Liver-On-Chip as an Early Prediction-Selection Tool for the Toxicological Evaluation of Candidate Pharmaceutical Substances

Organ-on-chip assemblies are next-generation, microfluidic cell culture systems. They induce the cells to an overall closer to tissue/organ level behavior and also provide an improved monitoring capacity of key cell functions. Given the failure of animal models to accurately predict pharmacological end-points relevant for humans and the immense resource spending required for new drug development, the presented liver-on-chip aspires to provide an optimized alternative for toxicological candidate-drug assessment. The platform allows real-time analysis of minute shifts in metabolic activity. Mitochondrial respiration is monitored using two-frequency phase modulation of organoid-embedded phosphorescent microprobes, while the Central Carbon Metabolism is monitored using enzyme-based, off-chip, electrochemical measurements of glucose, lactate, glutamine and glutamate. We quantify the dynamics of cellular adaptation (ATP redistribution/metabolite production), upon exposure to several FDA-approved and candidate drugs, unveiling new insights unavailable to previous methods. We revealed that valproate, a common epilepsy treatment, increases lipid production, long before observable damage and troglitazone, an anti-diabetic drug, causes a metabolic shift from oxidative phosphorylation to anaerobic glycolysis. Thapsigargin, a candidate oncologic treatment, induces a similar glycolytic shift even on sub-threshold exposures, which further shifts to glutaminolysis, an indication of mitochondrial dysfunction.

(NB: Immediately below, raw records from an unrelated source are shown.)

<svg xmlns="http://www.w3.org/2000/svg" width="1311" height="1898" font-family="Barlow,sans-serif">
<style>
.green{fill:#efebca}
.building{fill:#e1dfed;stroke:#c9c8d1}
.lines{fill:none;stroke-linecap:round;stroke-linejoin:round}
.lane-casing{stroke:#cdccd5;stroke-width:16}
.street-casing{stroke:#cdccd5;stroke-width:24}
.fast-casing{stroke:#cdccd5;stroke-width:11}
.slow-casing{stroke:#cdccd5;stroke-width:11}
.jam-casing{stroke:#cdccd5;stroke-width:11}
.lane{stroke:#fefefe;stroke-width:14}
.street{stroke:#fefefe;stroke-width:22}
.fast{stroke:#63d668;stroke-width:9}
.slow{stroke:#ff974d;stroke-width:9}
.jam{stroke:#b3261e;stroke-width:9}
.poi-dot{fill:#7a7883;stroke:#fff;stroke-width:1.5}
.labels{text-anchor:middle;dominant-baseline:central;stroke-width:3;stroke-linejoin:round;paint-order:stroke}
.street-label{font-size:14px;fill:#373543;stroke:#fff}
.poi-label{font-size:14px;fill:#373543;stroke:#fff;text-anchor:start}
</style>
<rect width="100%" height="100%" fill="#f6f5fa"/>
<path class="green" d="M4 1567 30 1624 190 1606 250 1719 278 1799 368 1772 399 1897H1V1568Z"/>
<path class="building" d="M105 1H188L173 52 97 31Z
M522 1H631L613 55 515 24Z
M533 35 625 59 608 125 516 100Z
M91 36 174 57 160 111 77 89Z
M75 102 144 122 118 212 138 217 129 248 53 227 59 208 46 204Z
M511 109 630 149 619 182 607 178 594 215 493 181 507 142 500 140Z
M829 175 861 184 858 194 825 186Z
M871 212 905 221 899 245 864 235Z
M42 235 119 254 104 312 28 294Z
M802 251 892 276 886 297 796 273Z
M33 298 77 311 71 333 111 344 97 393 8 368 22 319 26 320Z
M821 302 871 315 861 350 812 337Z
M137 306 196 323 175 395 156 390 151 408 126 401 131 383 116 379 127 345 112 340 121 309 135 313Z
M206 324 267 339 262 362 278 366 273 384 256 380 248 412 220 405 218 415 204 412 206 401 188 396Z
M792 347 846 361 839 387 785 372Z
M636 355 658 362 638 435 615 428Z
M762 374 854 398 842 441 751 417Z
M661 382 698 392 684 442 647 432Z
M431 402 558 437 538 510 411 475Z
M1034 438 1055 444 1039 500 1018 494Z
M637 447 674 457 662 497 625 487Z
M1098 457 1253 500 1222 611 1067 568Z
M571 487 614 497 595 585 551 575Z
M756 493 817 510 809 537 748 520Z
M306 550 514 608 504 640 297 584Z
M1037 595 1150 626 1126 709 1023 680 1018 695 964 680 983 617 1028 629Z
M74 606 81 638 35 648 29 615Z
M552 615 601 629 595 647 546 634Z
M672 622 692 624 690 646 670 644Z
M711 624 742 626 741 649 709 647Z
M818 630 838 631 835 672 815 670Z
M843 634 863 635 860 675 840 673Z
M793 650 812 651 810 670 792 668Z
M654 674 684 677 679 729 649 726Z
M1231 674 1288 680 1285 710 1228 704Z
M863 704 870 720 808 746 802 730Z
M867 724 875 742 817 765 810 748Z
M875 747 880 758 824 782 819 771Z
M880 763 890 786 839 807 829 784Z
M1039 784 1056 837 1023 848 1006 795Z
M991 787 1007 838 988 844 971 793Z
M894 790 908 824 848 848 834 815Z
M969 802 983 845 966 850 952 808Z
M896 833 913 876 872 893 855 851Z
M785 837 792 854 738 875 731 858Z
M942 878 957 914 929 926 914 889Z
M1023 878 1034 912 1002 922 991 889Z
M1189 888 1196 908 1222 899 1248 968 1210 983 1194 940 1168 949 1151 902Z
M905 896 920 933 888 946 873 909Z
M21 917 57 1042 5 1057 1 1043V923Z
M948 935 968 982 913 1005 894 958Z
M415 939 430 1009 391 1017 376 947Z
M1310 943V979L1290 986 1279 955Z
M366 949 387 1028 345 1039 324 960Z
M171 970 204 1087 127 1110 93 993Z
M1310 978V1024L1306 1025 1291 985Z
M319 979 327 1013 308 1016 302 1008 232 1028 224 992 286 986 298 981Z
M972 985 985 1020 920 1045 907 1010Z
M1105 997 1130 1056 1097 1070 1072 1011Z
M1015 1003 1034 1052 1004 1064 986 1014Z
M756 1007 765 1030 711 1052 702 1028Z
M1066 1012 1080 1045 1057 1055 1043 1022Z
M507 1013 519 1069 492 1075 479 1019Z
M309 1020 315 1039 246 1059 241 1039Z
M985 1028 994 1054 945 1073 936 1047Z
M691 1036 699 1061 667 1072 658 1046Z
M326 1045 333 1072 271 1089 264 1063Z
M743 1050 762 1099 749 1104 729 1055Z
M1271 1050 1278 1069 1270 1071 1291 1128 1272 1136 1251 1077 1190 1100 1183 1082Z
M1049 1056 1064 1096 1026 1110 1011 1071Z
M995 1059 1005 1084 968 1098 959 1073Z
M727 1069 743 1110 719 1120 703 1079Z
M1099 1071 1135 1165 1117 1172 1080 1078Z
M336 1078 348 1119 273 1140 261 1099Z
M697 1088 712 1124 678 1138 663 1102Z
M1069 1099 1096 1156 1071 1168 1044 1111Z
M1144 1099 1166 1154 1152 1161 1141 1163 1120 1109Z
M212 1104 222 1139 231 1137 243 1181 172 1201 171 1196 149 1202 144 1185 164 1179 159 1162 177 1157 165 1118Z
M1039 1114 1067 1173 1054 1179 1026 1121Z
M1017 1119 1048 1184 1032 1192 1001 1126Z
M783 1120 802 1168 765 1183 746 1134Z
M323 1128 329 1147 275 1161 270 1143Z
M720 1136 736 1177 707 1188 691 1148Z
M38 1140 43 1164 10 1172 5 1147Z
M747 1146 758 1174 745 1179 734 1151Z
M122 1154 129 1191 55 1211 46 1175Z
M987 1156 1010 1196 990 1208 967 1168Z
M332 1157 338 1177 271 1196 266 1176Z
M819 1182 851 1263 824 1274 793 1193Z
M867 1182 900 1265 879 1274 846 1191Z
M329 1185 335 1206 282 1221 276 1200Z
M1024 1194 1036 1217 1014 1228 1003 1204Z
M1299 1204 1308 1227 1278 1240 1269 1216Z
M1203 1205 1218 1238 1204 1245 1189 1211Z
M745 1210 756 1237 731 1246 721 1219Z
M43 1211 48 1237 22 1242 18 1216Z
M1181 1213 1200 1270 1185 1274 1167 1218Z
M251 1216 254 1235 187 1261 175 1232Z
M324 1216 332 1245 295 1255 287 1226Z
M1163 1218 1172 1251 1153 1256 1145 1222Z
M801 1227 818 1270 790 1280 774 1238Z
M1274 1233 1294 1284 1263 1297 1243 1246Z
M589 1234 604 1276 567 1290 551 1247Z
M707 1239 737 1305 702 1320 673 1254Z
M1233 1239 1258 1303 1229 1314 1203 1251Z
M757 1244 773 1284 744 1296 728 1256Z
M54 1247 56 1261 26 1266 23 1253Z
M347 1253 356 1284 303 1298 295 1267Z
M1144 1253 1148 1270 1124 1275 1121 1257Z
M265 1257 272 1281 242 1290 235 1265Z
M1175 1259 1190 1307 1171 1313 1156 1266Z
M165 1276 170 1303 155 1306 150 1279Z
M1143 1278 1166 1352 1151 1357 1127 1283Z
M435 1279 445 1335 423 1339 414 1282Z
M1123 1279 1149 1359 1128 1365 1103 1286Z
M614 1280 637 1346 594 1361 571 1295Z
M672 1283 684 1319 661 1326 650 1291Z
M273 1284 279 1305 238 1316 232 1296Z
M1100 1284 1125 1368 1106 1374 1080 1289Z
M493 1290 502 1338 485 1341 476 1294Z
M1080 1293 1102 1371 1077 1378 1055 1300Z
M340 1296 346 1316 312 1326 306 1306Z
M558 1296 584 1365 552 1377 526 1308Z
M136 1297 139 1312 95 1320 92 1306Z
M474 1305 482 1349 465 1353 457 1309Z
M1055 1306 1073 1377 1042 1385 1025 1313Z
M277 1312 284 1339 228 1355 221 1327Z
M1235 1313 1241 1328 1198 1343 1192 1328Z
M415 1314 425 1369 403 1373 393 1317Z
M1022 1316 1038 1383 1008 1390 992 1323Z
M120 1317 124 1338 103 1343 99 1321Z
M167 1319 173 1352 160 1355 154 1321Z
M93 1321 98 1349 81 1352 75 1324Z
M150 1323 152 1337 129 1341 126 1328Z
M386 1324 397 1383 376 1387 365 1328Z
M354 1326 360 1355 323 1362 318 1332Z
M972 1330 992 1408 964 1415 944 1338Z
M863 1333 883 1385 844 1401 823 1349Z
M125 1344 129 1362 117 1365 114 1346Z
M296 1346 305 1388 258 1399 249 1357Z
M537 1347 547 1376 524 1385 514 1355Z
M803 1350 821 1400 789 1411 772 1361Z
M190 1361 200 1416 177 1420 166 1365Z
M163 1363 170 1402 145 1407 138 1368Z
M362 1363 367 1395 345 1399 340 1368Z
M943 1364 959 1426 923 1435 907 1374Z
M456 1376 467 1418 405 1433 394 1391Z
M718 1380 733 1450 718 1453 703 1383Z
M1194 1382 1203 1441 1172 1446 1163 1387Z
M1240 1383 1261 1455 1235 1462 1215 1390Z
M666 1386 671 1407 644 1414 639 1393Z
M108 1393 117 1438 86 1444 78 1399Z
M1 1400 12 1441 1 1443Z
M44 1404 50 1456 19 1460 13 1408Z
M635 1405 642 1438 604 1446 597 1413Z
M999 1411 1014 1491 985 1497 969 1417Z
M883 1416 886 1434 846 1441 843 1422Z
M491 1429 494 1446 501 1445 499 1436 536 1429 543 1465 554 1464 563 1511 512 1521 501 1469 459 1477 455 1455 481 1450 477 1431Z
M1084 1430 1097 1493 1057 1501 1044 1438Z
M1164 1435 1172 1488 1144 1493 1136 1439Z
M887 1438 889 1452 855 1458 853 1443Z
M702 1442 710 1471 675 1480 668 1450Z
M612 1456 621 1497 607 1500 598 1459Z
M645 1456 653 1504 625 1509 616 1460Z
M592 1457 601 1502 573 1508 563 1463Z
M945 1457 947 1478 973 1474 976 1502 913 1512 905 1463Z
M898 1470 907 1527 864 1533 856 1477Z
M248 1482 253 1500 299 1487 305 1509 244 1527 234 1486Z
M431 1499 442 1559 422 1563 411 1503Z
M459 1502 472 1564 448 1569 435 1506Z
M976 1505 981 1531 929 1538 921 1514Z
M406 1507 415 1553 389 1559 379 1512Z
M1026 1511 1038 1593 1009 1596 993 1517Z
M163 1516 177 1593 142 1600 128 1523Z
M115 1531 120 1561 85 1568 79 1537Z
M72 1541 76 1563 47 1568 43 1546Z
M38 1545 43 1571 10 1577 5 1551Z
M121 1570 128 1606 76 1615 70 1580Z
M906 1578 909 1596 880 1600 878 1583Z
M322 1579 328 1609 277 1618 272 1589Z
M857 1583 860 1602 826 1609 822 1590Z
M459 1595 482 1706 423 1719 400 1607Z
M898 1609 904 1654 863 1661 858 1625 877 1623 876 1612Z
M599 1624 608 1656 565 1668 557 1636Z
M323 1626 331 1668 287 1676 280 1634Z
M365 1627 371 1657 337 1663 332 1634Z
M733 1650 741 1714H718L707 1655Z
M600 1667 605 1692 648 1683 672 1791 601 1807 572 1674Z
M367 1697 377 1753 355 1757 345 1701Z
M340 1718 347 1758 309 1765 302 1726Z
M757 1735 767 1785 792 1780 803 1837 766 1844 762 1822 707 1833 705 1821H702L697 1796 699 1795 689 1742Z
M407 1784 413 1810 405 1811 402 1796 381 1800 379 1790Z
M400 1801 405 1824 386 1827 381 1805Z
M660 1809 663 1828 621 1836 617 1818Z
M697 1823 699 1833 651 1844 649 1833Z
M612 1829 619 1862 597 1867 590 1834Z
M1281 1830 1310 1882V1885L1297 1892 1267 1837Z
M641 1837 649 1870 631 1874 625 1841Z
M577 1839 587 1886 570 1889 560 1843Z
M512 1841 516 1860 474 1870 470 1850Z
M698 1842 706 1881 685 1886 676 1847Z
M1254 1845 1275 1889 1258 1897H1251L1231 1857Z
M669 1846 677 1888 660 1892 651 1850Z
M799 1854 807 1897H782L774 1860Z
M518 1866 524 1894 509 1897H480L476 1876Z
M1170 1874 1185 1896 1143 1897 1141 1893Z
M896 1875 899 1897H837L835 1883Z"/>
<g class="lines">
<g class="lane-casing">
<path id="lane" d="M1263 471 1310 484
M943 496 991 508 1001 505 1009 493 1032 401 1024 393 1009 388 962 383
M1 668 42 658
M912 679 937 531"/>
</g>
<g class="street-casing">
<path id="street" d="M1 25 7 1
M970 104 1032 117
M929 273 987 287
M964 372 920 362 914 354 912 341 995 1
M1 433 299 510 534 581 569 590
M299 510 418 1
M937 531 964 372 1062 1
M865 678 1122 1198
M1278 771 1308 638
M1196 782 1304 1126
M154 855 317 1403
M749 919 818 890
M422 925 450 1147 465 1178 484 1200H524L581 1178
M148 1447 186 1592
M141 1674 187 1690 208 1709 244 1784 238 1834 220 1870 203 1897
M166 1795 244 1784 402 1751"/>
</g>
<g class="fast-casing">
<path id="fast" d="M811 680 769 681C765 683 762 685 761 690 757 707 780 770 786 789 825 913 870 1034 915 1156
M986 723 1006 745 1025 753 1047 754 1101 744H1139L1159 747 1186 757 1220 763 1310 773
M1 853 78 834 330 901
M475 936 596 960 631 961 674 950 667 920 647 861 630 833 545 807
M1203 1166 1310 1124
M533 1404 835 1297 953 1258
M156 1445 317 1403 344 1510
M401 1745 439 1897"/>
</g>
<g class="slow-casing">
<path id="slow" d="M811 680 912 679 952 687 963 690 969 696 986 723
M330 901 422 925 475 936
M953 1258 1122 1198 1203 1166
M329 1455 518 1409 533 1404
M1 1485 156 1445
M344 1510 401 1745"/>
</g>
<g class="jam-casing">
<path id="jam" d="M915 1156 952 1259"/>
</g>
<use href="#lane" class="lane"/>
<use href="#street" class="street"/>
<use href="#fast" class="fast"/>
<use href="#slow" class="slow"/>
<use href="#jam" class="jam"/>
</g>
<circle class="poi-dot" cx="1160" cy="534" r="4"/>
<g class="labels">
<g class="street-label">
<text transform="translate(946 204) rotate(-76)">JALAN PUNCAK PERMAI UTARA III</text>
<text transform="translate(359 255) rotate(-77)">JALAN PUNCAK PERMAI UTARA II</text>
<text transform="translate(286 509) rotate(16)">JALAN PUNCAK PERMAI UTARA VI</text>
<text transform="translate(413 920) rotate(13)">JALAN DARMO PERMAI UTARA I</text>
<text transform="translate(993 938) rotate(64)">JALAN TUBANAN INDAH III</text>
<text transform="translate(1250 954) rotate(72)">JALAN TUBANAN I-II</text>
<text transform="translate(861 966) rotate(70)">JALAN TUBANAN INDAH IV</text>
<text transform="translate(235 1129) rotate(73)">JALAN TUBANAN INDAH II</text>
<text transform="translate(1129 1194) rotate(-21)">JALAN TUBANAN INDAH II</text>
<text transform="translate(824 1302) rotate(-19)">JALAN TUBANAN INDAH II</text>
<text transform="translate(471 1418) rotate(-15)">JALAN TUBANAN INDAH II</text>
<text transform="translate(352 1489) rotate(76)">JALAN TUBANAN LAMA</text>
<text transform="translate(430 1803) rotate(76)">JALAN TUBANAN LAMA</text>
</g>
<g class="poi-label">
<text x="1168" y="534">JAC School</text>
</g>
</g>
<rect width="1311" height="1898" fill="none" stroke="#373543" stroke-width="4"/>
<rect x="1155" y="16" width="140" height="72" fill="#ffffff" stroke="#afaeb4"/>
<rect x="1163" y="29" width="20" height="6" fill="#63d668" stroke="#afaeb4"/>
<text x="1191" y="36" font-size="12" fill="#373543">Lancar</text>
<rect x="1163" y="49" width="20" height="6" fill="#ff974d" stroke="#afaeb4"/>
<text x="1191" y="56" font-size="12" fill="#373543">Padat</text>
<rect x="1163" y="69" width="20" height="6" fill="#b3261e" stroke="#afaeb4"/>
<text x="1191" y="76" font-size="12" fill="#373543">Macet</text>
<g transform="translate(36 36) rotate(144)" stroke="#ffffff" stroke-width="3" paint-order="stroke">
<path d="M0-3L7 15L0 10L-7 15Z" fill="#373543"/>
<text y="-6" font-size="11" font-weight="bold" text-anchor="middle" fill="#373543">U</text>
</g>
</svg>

Acetaminophen, a common analgesic and antipyretic drug, induces a two-step toxicity, immediate and prolonged, indicating 2 separate mechanisms. Furthermore, the platform uniquely allows us to assess oxygen consumption change and its Time to Onset (TtO) with respect to drug administration, revealing a pattern of TtO for every different drug concentration, as an early indicator of cellular stress response. Overall, we present a robust, metabolic profile-based early predictor of drug safety, unveiling a brand new aspect to pharmacodynamics and instrumental in early discrimination between promising and unsuitable candidates.